→ **Your objective**
Only the lines from the start of the entries through the line with "miłośników literatury w" are wanted; please output them exactly.

→ **Records to use**
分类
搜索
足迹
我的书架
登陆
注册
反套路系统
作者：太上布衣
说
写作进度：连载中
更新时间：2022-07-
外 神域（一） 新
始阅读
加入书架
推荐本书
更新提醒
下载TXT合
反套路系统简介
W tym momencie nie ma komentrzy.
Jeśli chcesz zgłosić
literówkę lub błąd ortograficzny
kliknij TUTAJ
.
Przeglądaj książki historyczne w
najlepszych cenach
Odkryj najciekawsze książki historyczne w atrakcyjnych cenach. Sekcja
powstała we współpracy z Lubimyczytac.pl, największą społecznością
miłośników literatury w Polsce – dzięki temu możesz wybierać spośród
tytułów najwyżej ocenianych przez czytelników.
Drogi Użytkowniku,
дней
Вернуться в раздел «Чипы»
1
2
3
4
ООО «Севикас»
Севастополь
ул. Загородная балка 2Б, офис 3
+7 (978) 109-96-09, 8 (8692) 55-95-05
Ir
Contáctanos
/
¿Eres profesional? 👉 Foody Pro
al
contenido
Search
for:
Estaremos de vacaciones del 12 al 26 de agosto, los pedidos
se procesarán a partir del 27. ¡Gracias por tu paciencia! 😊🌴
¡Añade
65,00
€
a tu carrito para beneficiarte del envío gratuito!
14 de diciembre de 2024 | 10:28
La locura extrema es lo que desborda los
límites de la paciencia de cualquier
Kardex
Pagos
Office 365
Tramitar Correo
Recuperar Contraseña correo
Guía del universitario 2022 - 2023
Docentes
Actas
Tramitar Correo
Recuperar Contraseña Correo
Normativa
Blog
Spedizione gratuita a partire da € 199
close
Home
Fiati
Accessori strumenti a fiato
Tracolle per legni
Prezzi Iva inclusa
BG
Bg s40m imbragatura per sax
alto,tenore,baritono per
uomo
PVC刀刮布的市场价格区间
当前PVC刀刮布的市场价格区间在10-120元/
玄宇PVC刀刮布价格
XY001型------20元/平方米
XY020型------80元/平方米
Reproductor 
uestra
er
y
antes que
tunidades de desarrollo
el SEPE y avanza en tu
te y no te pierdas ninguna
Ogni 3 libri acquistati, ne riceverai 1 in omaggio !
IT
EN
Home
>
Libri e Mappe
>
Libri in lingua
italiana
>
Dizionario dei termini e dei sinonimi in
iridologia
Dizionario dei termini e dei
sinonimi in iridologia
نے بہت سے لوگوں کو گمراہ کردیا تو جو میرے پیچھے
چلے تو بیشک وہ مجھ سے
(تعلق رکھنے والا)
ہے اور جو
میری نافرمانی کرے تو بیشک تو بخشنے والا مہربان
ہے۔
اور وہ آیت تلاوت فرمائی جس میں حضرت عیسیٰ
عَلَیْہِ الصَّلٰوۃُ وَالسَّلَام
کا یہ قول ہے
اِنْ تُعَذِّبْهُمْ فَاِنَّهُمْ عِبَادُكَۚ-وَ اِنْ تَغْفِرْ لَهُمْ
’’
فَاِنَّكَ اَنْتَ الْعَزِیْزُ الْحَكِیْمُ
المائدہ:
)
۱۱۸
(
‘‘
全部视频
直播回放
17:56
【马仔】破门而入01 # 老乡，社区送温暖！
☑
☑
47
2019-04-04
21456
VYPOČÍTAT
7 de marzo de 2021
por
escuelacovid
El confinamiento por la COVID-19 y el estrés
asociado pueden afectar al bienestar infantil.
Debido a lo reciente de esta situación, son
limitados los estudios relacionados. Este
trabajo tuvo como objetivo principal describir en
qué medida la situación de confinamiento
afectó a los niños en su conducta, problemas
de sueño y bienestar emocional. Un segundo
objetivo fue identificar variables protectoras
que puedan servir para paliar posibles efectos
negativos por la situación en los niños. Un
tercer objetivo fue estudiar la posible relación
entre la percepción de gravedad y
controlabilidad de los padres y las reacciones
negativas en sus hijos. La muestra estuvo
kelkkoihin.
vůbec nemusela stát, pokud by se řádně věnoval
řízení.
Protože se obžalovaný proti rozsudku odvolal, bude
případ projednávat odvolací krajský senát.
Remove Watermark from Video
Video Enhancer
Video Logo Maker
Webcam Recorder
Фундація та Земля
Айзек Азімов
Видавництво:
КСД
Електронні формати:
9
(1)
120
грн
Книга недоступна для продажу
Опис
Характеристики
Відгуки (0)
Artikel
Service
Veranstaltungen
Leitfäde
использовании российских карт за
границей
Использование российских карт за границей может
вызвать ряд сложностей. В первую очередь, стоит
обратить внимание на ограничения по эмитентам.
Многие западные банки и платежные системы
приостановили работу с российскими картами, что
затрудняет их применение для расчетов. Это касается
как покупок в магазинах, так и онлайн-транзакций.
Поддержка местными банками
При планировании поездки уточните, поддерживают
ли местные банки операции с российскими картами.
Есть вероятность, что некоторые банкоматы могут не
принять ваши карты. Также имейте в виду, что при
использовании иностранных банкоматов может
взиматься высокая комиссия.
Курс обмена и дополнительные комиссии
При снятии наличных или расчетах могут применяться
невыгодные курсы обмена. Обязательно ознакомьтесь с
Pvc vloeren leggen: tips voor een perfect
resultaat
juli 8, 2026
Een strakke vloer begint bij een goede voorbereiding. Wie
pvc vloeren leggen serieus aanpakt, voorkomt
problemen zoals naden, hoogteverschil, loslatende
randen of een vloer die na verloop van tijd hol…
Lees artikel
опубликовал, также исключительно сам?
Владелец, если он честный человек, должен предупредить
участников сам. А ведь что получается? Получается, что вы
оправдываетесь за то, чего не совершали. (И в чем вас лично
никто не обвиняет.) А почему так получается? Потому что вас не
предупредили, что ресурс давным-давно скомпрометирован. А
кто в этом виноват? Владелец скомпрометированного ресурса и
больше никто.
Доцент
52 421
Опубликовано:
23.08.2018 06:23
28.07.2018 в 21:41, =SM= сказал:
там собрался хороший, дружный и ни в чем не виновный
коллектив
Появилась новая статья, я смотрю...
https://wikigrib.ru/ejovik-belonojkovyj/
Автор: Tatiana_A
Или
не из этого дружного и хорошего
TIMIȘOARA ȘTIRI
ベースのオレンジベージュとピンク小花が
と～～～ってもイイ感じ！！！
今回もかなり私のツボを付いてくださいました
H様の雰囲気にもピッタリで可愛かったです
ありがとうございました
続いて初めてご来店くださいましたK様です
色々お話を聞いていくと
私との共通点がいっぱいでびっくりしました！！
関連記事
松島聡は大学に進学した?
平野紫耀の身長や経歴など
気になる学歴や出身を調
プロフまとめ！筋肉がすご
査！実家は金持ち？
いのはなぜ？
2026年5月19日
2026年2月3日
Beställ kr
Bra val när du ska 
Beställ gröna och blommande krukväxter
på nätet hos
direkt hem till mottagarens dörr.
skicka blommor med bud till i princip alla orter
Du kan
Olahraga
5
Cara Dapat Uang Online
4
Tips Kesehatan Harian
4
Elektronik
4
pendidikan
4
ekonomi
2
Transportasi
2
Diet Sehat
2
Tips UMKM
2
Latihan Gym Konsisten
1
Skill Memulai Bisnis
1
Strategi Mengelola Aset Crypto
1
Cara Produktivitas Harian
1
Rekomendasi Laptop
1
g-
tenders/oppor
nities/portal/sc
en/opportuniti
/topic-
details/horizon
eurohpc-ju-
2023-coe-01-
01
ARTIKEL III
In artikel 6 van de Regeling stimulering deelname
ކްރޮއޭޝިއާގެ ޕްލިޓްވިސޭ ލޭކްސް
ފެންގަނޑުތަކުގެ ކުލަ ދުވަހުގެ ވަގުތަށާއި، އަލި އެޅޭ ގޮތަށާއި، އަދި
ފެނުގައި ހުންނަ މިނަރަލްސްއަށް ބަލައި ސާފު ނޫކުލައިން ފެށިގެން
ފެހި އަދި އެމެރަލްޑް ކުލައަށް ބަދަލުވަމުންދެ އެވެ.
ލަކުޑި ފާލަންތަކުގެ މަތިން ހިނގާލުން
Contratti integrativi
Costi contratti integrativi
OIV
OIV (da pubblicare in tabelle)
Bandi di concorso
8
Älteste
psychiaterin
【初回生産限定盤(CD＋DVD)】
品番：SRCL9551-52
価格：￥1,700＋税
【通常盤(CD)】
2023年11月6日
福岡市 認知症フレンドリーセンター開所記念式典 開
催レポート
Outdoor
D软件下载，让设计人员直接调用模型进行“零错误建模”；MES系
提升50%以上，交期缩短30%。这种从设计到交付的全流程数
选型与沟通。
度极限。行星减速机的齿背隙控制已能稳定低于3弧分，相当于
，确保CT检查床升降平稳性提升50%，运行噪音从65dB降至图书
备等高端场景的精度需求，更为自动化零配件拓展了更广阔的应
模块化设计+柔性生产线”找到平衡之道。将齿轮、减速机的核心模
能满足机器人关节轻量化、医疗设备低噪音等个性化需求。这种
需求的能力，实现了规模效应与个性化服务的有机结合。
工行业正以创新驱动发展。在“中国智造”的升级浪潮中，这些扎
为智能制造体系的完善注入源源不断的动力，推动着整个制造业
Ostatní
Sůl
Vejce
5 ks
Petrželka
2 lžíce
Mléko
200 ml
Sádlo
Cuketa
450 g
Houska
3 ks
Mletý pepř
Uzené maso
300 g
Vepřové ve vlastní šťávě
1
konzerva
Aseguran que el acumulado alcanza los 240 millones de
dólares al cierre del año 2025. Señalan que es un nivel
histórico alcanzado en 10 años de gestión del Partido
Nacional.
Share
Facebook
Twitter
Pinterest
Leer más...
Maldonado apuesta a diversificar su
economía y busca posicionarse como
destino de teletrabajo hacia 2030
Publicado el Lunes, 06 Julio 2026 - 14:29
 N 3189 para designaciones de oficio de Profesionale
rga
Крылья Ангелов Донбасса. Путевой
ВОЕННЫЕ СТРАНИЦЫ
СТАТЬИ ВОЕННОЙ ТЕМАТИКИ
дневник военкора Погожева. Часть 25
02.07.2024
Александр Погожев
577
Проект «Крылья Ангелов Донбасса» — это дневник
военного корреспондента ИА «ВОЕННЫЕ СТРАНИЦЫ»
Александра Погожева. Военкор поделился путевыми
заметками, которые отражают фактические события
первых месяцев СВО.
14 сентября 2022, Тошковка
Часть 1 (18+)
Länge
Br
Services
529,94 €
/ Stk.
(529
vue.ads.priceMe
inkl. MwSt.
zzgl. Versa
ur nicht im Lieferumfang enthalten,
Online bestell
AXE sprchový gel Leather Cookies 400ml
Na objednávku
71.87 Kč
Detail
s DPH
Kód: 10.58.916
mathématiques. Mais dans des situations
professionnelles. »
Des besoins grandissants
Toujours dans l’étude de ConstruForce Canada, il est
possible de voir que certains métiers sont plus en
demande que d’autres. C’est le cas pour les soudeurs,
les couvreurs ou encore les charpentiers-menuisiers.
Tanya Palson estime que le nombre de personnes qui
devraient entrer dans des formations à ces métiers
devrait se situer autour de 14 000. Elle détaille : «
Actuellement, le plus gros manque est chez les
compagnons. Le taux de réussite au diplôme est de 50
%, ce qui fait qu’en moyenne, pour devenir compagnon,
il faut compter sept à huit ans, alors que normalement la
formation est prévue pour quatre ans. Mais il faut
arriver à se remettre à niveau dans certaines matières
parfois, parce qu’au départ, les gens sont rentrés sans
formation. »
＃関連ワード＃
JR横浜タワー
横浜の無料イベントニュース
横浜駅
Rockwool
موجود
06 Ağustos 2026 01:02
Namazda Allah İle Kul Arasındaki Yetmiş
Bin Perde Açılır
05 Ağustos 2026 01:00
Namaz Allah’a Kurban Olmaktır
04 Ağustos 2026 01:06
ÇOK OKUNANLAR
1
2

→ **Result for this task**
分类
搜索
足迹
我的书架
登陆
注册
反套路系统
作者：太上布衣
说
写作进度：连载中
更新时间：2022-07-
外 神域（一） 新
始阅读
加入书架
推荐本书
更新提醒
下载TXT合
反套路系统简介
W tym momencie nie ma komentrzy.
Jeśli chcesz zgłosić
literówkę lub błąd ortograficzny
kliknij TUTAJ
.
Przeglądaj książki historyczne w
najlepszych cenach
Odkryj najciekawsze książki historyczne w atrakcyjnych cenach. Sekcja
powstała we współpracy z Lubimyczytac.pl, największą społecznością
miłośników literatury w Polsce – dzięki temu możesz wybierać spośród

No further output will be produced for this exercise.